Measurement invariance is essential for comparing latent scores across groups, and recent work shows that Bayesian SEM can replace strict zero constraints with approximate zeros, enabling well‑fitting models even when exact invariance fails. This paper introduces approximate measurement invariance based on BSEM and offers a step‑by‑step guide for selecting the appropriate MI type. The authors employ BSEM in Mplus and use simulated data to determine when approximate MI can be applied and yields unbiased results. Empirical and simulation results demonstrate that approximate MI outperforms full or partial MI in detecting true latent mean differences with small intercept and loading variations, providing a viable alternative when strict or partial MI leads to poor fit.

Abstract

Measurement invariance (MI) is a prerequisite for comparing latent variable scores across groups. The current paper introduces the concept of approximate measurement invariance building on the work of Muthén and Asparouhov and their application of Bayesian Structural Equation Modeling (BSEM) in the software Mplus. They showed that with BSEM exact zeros constraints can be replaced with approximate zeros to allow for minimal steps away from strict MI, still yielding a well-fitting model. This new opportunity enables researchers to make explicit trade-offs between the degree of MI on the one hand, and the degree of model fit on the other. Throughout the paper we discuss the topic of approximate MI, followed by an empirical illustration where the test for MI fails, but where allowing for approximate MI results in a well-fitting model. Using simulated data, we investigate in which situations approximate MI can be applied and when it leads to unbiased results.

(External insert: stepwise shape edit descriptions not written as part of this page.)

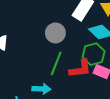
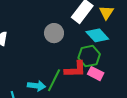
green line: (56, 63) -> (54, 80), moved

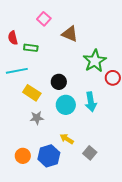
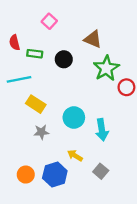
brown triangle: (70, 34) -> (93, 39), moved
black circle: (59, 82) -> (64, 59), moved
cyan arrow: (91, 102) -> (102, 130), moved

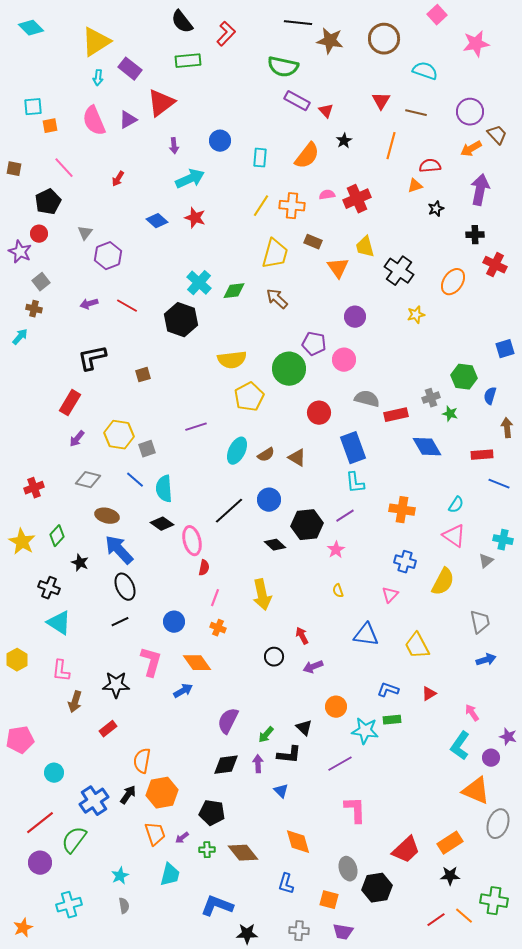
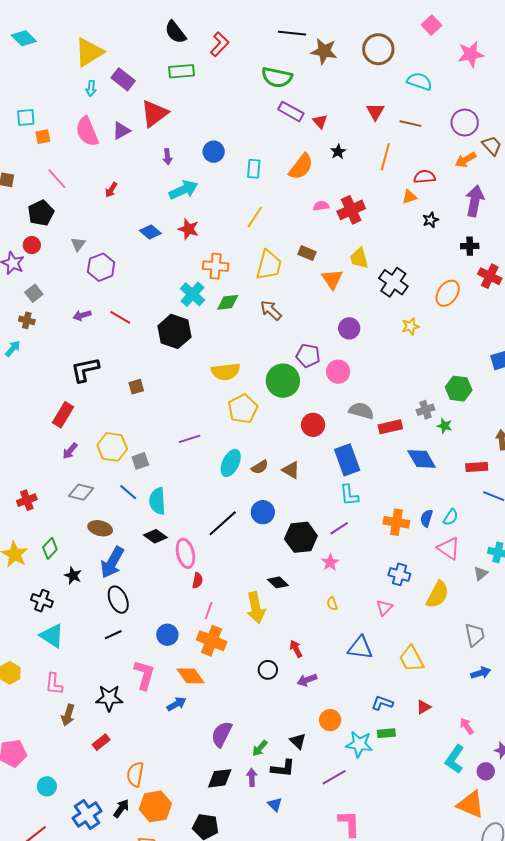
orange cross: (292, 206) -> (216, 266), moved
blue semicircle: (490, 396) -> (427, 518), moved
black diamond: (275, 545) -> (278, 582), moved
blue arrow: (119, 550) -> (112, 562), turned -108
orange cross: (218, 628) -> (212, 641), size x1.8

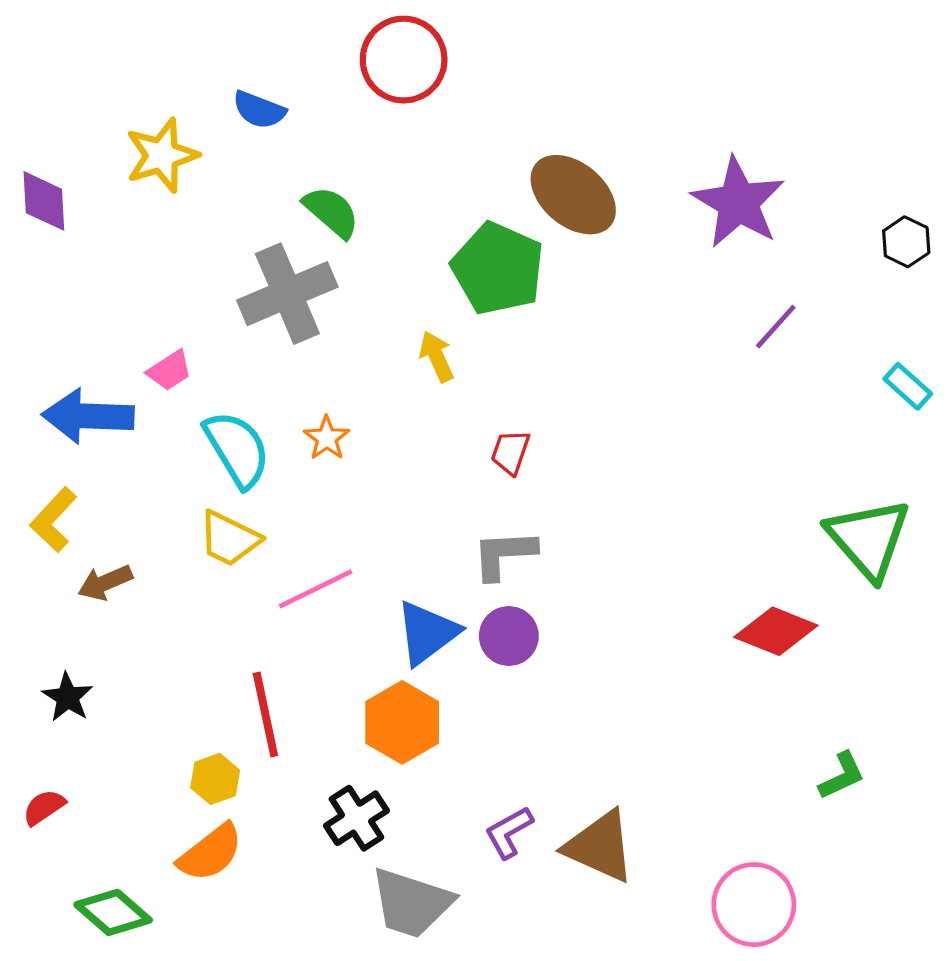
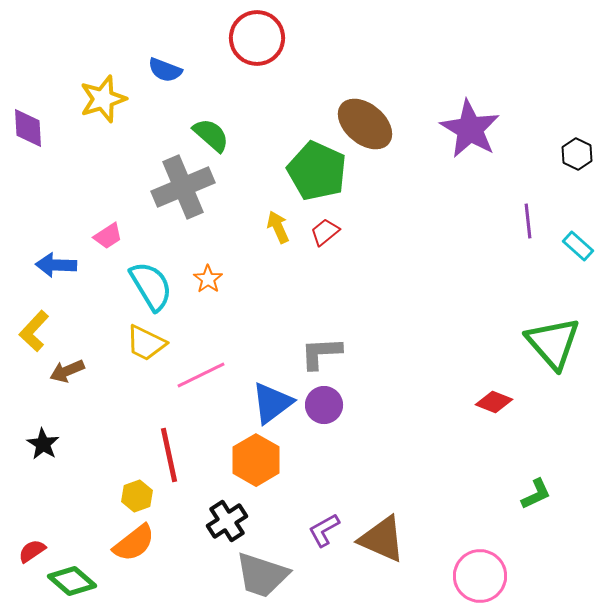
purple line: (776, 327) -> (528, 221), moved, turned -48
blue arrow: (88, 416) -> (56, 265), size x0.7
red trapezoid: (510, 452) -> (325, 232), moved, turned 32
red diamond: (776, 631) -> (494, 402), size x0.7
red semicircle: (44, 807) -> (32, 551), moved

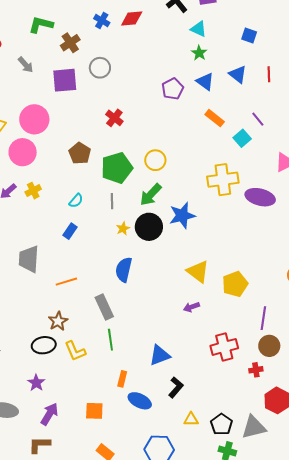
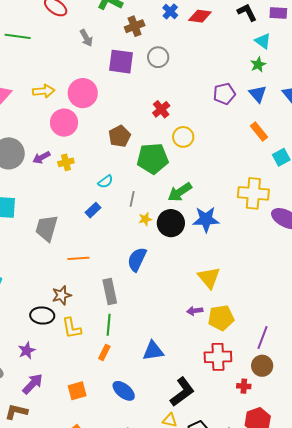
yellow circle: (155, 160) -> (183, 137), moved
gray line: (112, 201) -> (132, 199), moved
yellow pentagon: (235, 284) -> (221, 318), moved
orange rectangle: (122, 379) -> (104, 352), moved
black L-shape: (176, 387) -> (182, 392), moved, size x1.4
orange square: (94, 411) -> (77, 391), turned -30

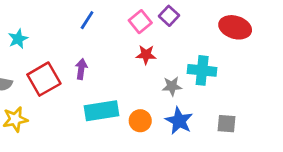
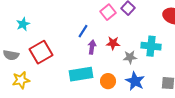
blue line: (87, 20) -> (83, 31), moved
red star: (146, 55) -> (113, 43), moved
purple arrow: (81, 69) -> (92, 47), moved

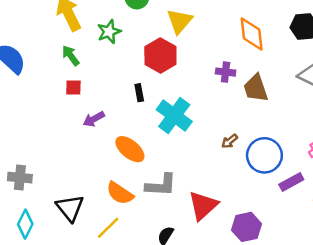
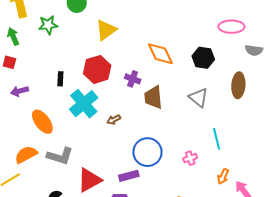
orange diamond: (252, 34) -> (160, 54), turned -32
red hexagon: (160, 55) -> (97, 69), moved
brown arrow: (230, 141) -> (114, 120), moved
purple rectangle: (291, 182) -> (129, 176), moved
orange semicircle: (120, 193) -> (26, 155), turned 105

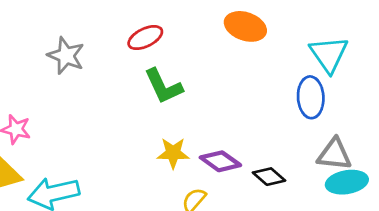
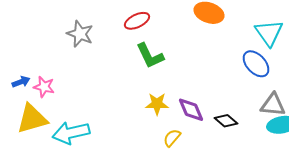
blue ellipse: (311, 97) -> (256, 64), turned -40
purple diamond: (220, 161) -> (191, 110), turned 32

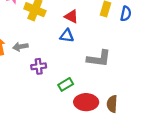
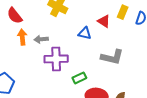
red triangle: (71, 16) -> (104, 21), moved
purple cross: (39, 66) -> (56, 59), size x1.6

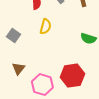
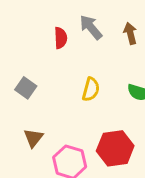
yellow semicircle: (45, 27) -> (91, 89), moved

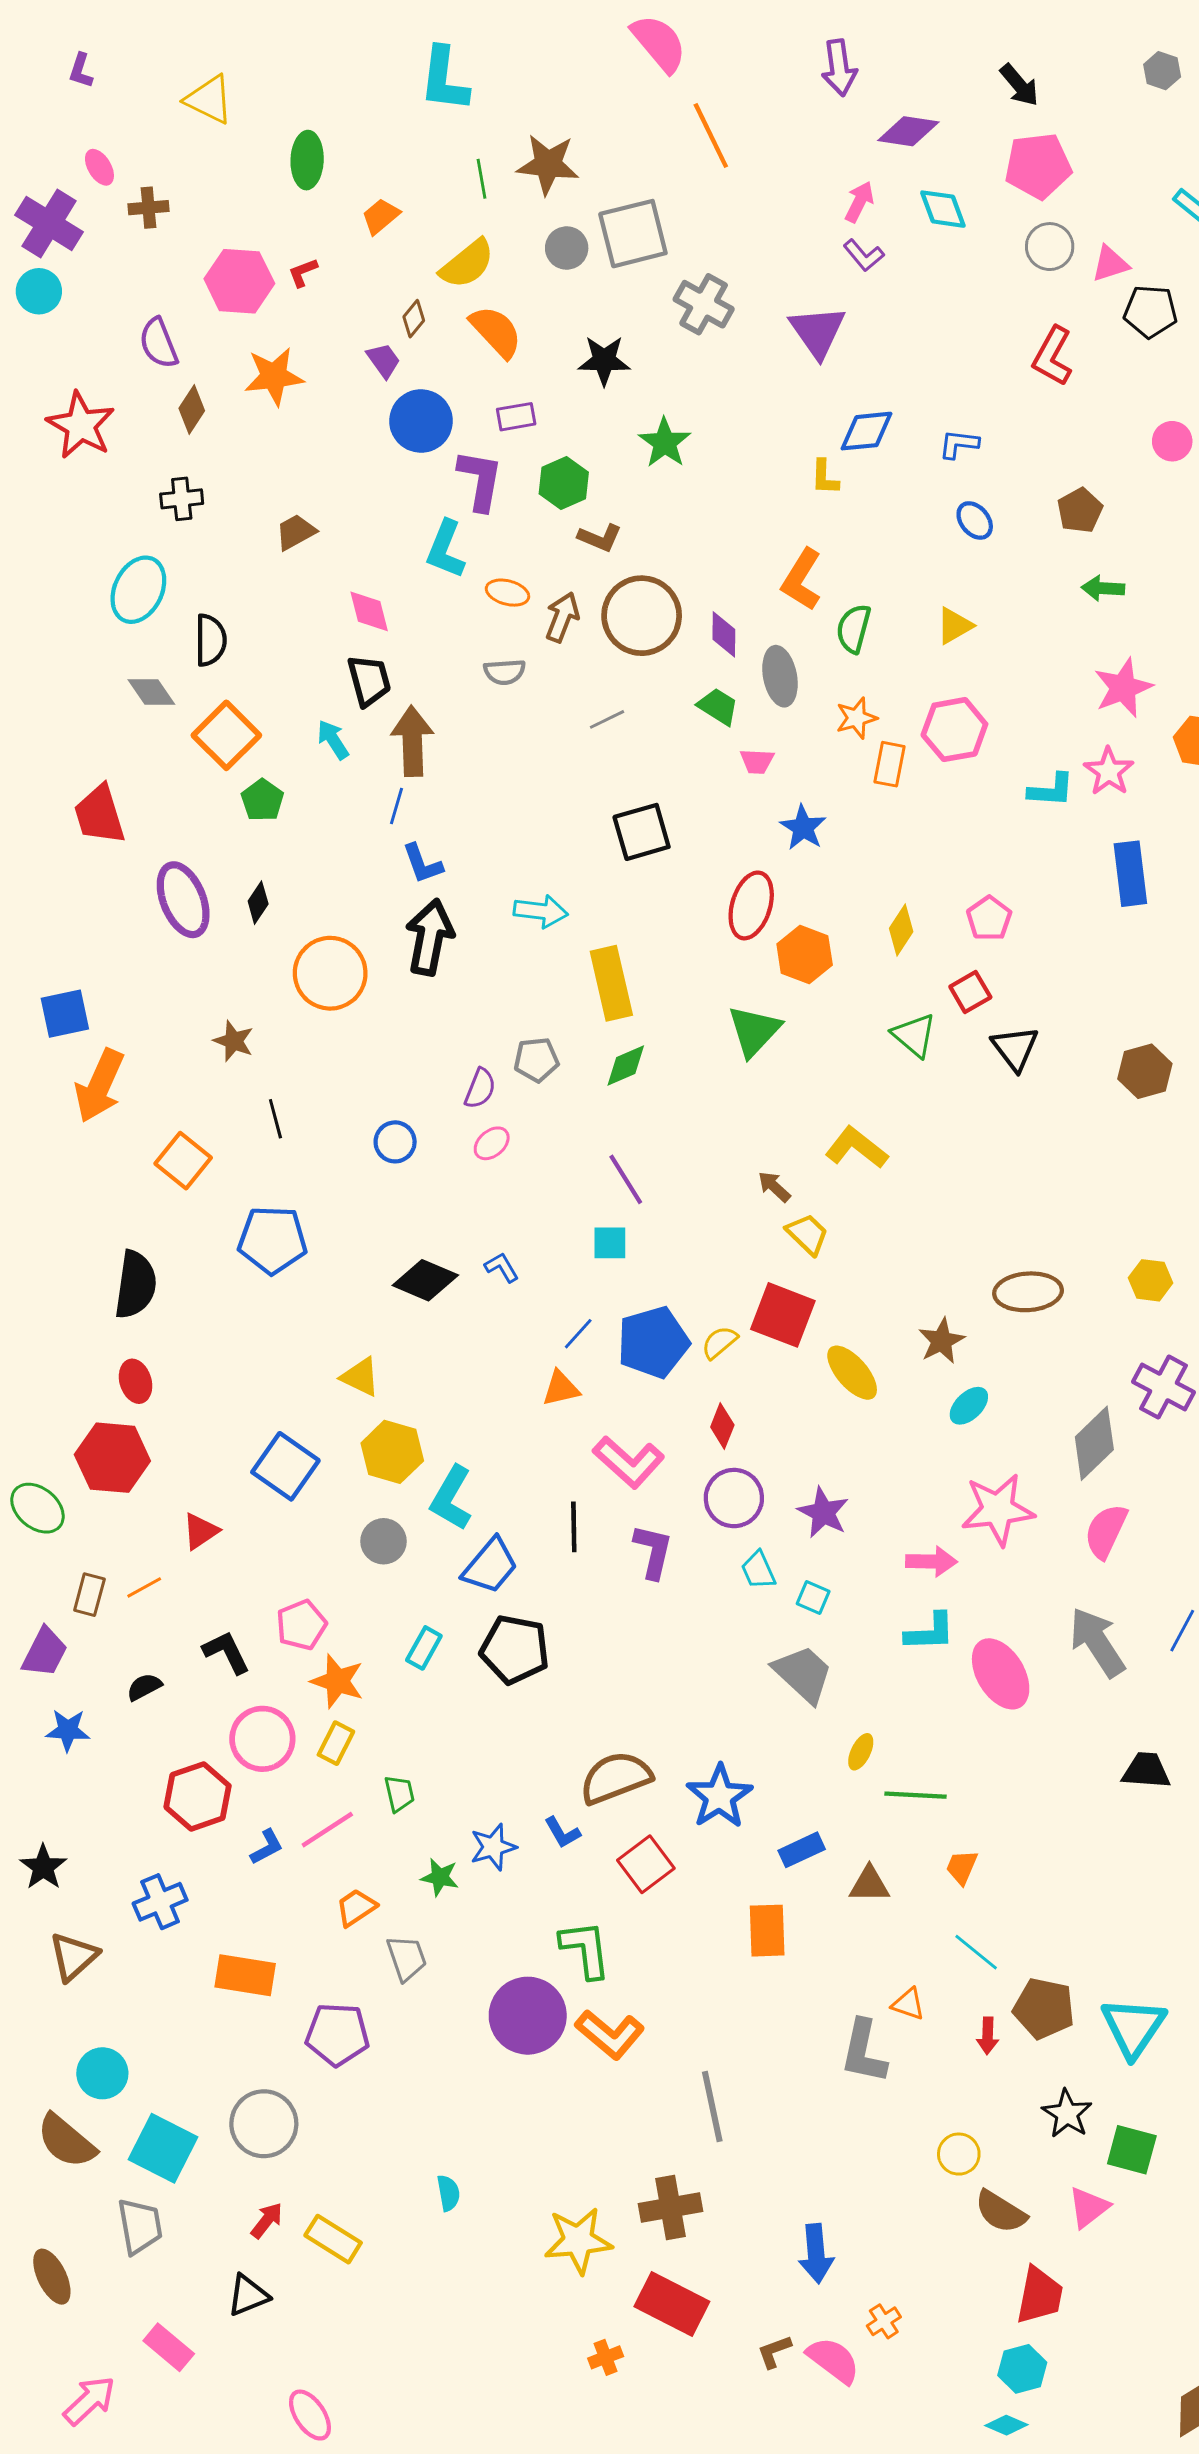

Both our empirical illustration and the simulation study show approximate MI outperforms full or partial MI In detecting/recovering the true latent mean difference when there are (many) small differences in the intercepts and factor loadings across groups. In the discussion we provide a step-by-step guide in which situation what type of MI is preferred. Our paper provides a first step in the new research area of (partial) approximate MI and shows that it can be a good alternative when strict MI leads to a badly fitting model and when partial MI cannot be applied.